Ling 354: Week 1 | Gabriel Doyle

[This is extracted from the Spring 2022 version on Canvas, so some links/formatting may be broken.]

In our Week 1 meeting (Jan 27), we’ll be looking at the world’s writing systems, and how they can be encoded into a format for computers to use.

Textbook reading

The textbook reading for Week 1 is Ch. 1.1-1.3. This covers the basics of the Unicode system and a range of writing systems.

Additional articles

I’d also like you to read at least Sections 1 & 2 of Daniels 2003. You don’t have to read the rest unless you find the subject interesting. This digs deeper into the history of writing systems and some of the difficulties in getting sounds down on the page. I know Section 2 is a little complex, so do your best — it’ll make more sense in Week 3 as we dig into speech recognition and see how consonants and vowels differ.
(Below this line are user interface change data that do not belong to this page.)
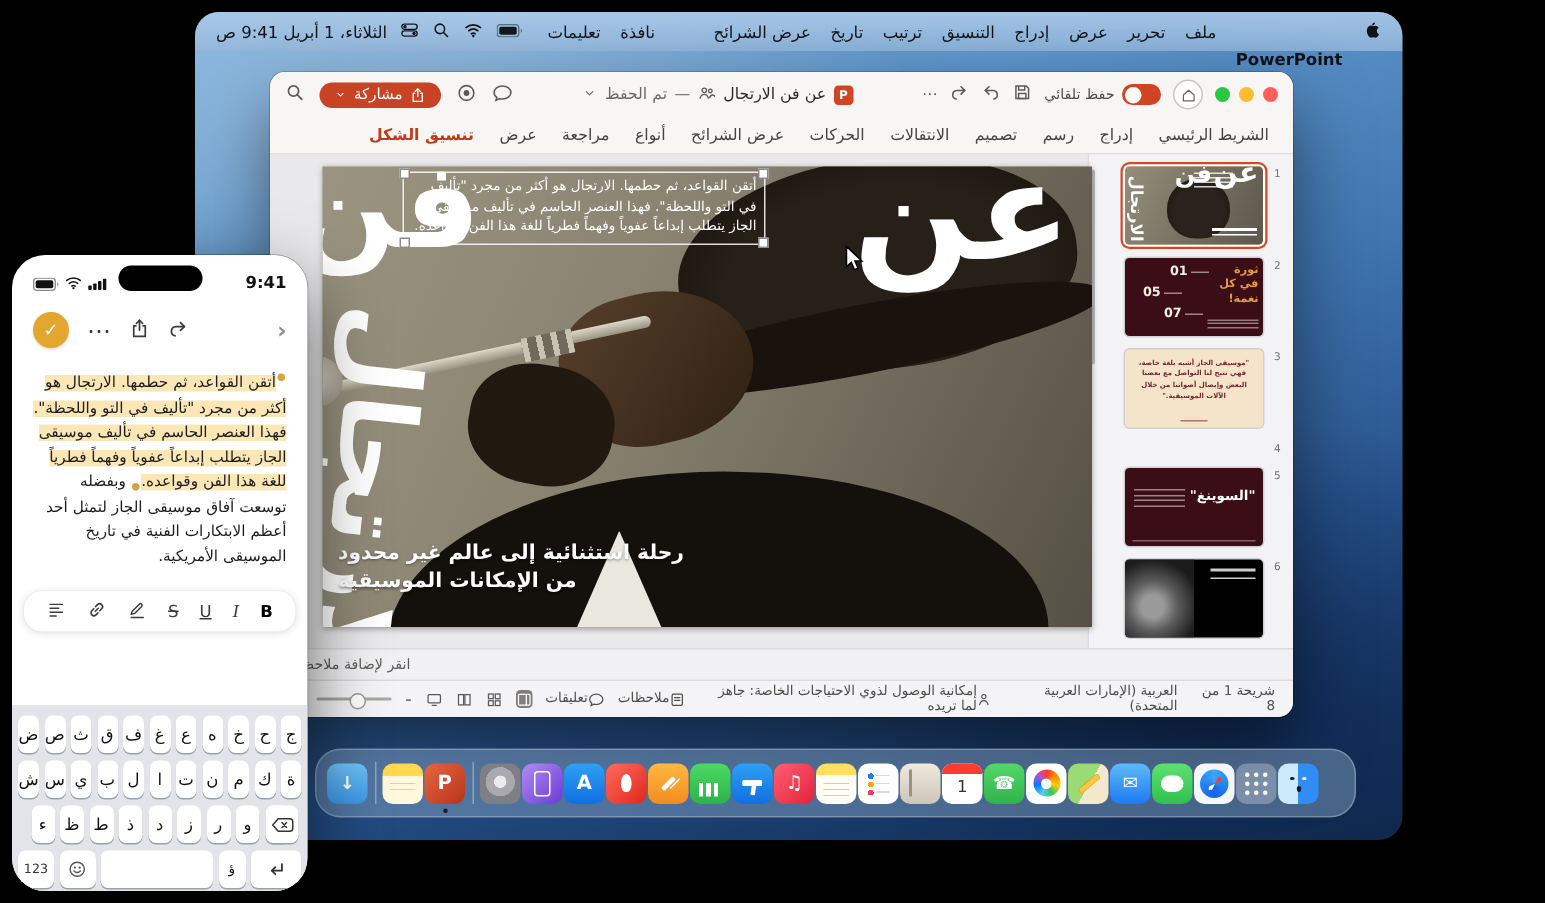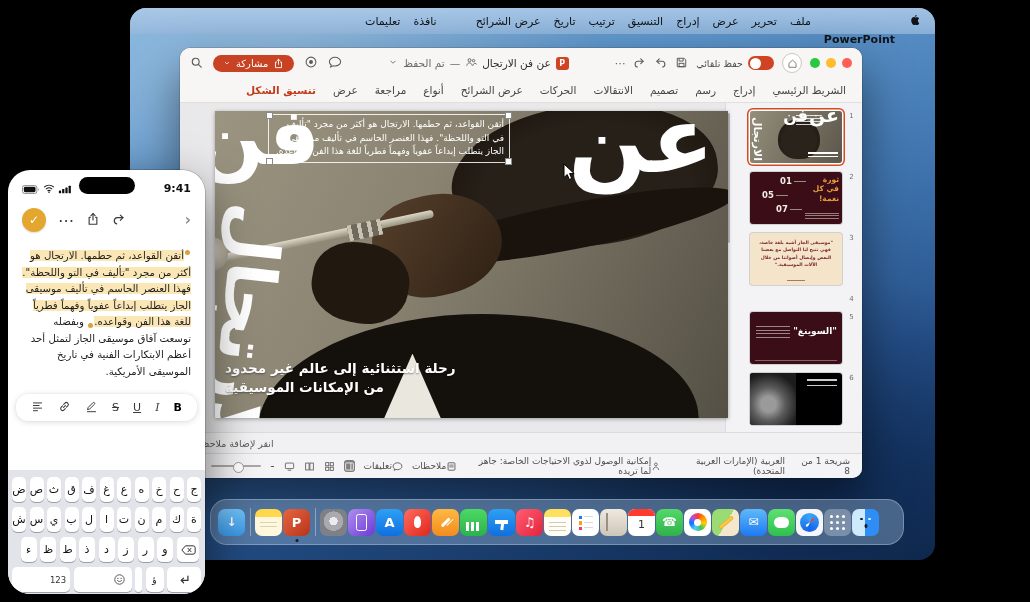--- a/index.html
+++ b/index.html
@@ -387,6 +387,21 @@
       <span class="mitem">ملف</span><span class="mitem">تحرير</span><span class="mitem">عرض</span><span class="mitem">إدراج</span><span class="mitem">التنسيق</span><span class="mitem">ترتيب</span><span class="mitem">تاريخ</span><span class="mitem">عرض الشرائح</span></span>
       <span class="mitem mb-gap">نافذة</span>
       <span class="mitem">تعليمات</span>
+      <span class="mb-status">
+        <span class="ico"><svg width="18" height="9">
+              <use href="#i-battery"></use>
+            </svg></span>
+        <span class="ico"><svg width="13" height="13">
+              <use href="#i-wifi"></use>
+            </svg></span>
+        <span class="ico"><svg width="12" height="12">
+              <use href="#i-search"></use>
+            </svg></span>
+        <span class="ico"><svg width="12" height="12">
+              <use href="#i-cc"></use>
+            </svg></span>
+        <span>الثلاثاء، 1 أبريل 9:41 ص</span>
+      </span>
     </div>
 
     <div class="ppt">

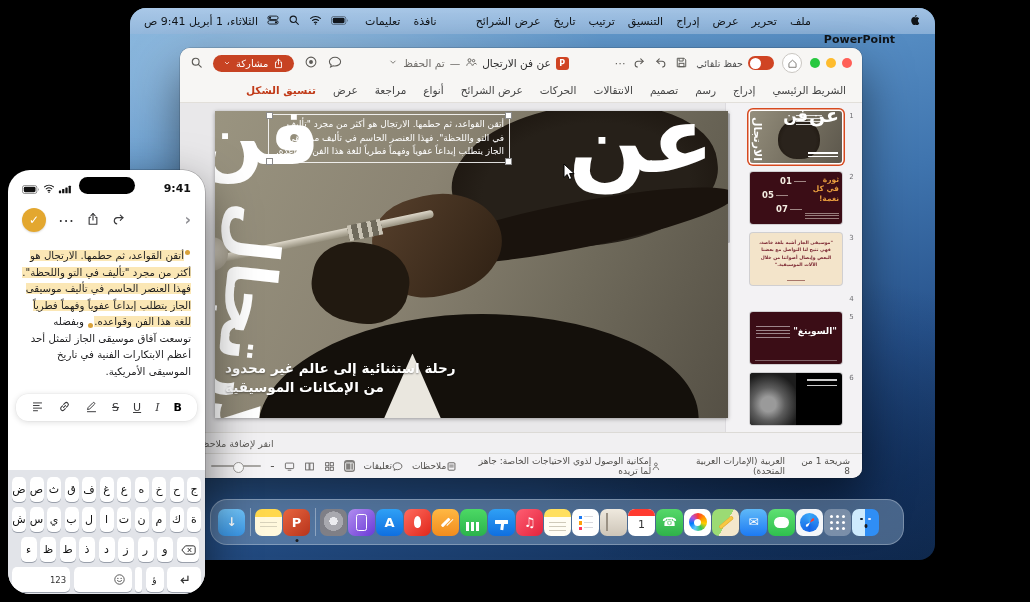--- a/index.html
+++ b/index.html
@@ -199,7 +199,7 @@
   .kb-key{flex:1;height:25px;background:#fff;border-radius:5px;box-shadow:0 1px 0 #9aa0ab;display:flex;align-items:center;justify-content:center;
     font-size:11px;color:#111;max-width:16px;min-width:0;}
   .kb-row3 .kb-key{max-width:16px;}
-  .kb-wide{flex:0 0 24px;max-width:none;font-size:8.5px;color:#333;padding-left:34px;}
+  .kb-wide{flex:0 0 24px;max-width:none;font-size:8.5px;color:#333;}
   .kb-space{flex:1;max-width:none;}
   .kb-small{flex:0 0 18px;max-width:none;font-size:9px;}
   .kb-return{flex:0 0 34px;max-width:none;color:#333;}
Finally, I’d like to discuss these two blogposts where character encodings lead to unexpected problems. First, Xudong Zheng’s experiment with a “homograph attack”, using identical or nearly-identical characters from different languages to create URLs that look right to the naked eye but actually link to a separate (potentially dangerous) website. Second, the Telugu character that will break your iPhone! (Well, not anymore, they fixed it.)

Getting familiar with Unicode (optional)

Unicode is a pretty complex system, and it’s really hard to wrap your head around all the characters that it encodes. I found the website https://decodeunicode.org to be pretty helpful in this regard; you can search through different Unicode “blocks”, representing different languages’ writing systems or other useful characters (including emoji). The video on their home page that scrolls through every Unicode character is really interesting to scan through and surprisingly hypnotic.

Project ideas and extensions (optional)

Arts/Humanities

There are a lot of artistic directions to take writing systems, but one that I have to confess a childish fondness for is “zalgo text“, which uses Unicode’s combining characters to stack up unnerving levels of diacritics onto text for a creepy aesthetic. There’s at least one online generator to convert your boring English text into glitchy goop.

Social Science

People can be surprisingly clever when they have to adapt a language for different electronic devices. When keypad-based mobile phones were dominant, sending text messages in Arabic was tricky, since the keypads were optimized for numbers and the Latin alphabet. “Arabizi”, a rendering of Arabic into English letters and numbers, developed as a way of easily transcribing Arabic writing into something phones could handle.

Abu-Liel et al (2021) examine how accurately and quickly students read standard (vowelless) Arabic writing, Arabizi, and explicitly vowelled Arabic writing, and find that Arabizi falls in between the two. I’d be curious to build on this by looking at how people process text that has had its diacritics removed because of keyboard limitations (e.g., writing Spanish on a keyboard that makes it hard to include accents and tildes). I’m sure such research has been done, but I can’t find any right now.

Engineering

Thinking about the homograph attacks, could you build a system to detect and warn people about such attacks? Or, as an evil hacker, could you automate the generation of such attacks by generating lists of similar letterforms and building a system to swap them out? More generally, how do you build robust systems for writing systems you don’t personally know?